Canada’s contribution could involve multi-year commitments and, in the case of Mali, would only begin in 2019 after Germany and Jordan have completed their mandates there, he said.
One of the UN sources said that Canada has been asked to consider the possibility of deploying personnel and equipment in Timbuktu. ‘We’ll see. I do not know if that message will be heard or not, ‘he added.
In 2016, Defense Minister Harjit Sajjan visited the African nation and there were even rumors that the next commander of the peace force could be a Canadian, said the official who was in Mali when the talks between the military authorities of both countries took place.
However, the defense minister took part in several security briefings which the official said may have contributed to a reluctance to deploy. If Ottawa does commit to the Mali operation, Canada’s contribution could include the deployment of six Griffon and Chinook helicopters, the official explained..

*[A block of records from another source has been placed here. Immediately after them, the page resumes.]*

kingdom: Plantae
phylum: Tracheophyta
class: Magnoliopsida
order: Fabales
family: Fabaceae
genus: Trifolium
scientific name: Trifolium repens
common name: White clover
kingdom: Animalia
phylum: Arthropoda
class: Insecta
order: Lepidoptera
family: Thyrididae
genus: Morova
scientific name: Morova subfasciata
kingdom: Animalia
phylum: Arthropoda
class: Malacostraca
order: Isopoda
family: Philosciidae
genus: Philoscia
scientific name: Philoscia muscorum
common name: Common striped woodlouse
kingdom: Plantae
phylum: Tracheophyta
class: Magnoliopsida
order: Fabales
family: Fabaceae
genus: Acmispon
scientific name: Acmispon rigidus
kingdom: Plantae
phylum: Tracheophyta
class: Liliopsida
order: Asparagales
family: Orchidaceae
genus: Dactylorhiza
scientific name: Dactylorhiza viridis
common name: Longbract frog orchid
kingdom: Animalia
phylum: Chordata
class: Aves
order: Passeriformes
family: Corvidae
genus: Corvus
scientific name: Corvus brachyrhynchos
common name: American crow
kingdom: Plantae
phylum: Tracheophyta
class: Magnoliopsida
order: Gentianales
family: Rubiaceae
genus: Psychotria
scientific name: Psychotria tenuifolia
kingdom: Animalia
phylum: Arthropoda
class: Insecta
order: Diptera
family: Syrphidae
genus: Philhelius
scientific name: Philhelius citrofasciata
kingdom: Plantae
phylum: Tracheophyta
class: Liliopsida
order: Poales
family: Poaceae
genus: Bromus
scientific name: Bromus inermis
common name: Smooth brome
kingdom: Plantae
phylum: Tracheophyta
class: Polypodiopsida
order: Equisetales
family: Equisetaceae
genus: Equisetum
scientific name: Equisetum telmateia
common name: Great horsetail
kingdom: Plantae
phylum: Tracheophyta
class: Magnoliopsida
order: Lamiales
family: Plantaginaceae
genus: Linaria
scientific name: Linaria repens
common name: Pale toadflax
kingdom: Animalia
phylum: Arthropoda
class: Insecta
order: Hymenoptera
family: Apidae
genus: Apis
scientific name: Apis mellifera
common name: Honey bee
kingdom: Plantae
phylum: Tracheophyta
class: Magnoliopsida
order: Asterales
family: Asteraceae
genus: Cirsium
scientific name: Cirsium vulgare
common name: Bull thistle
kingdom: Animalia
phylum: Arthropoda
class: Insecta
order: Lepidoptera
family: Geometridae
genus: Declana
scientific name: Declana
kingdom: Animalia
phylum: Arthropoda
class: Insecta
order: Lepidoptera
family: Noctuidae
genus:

RESULTS OF THE SUMMIT IN DOUBTS
Military experts and members of the diplomatic community have been pushing for more active participation of the country in the issue.
Documents obtained and published by CBC News in mid-2016 showed that the UN has repeatedly asked Canada to provide troops for blue helmets, capable of deploying in areas of conflict.
Separately, France and the European Union have also requested the help of the northern nation, but the requests are rejected or remain ‘under consideration, ‘the source said.
Securing new pledges for UN peacekeeping operations has been a central issue at high-level conferences, the defense minister wrote in a report late last year.
Encouraging other countries to enroll in the preparedness system and, ultimately, providing the necessary troops are considered among the potentially desired results of the ministerial meeting in Vancouver, Sajjan added.
At last year’s meeting in London, Sajjan confirmed Ottawa’s intentions to contribute with more military forces to these peace missions, but without committing them to any specific ones.
Such precedents lead analysts to raise doubts about the possible results of the upcoming meeting in Vancouver.
The hypocrisy of all this is that we have not implemented our promise of London, and yet we are pushing others to also make promises and revise existing ones, said Walter Dorn, professor of defense studies at the Royal Military College, located in Ontario
We have been hypocritical and we have not implemented our promise of London, and yet we are pressing others to also make promises and revise existing ones, said Walter Dorn, professor of defense studies at the Royal Military College, located in Ontario.
Canada in not leading by the example, Dorn summarized.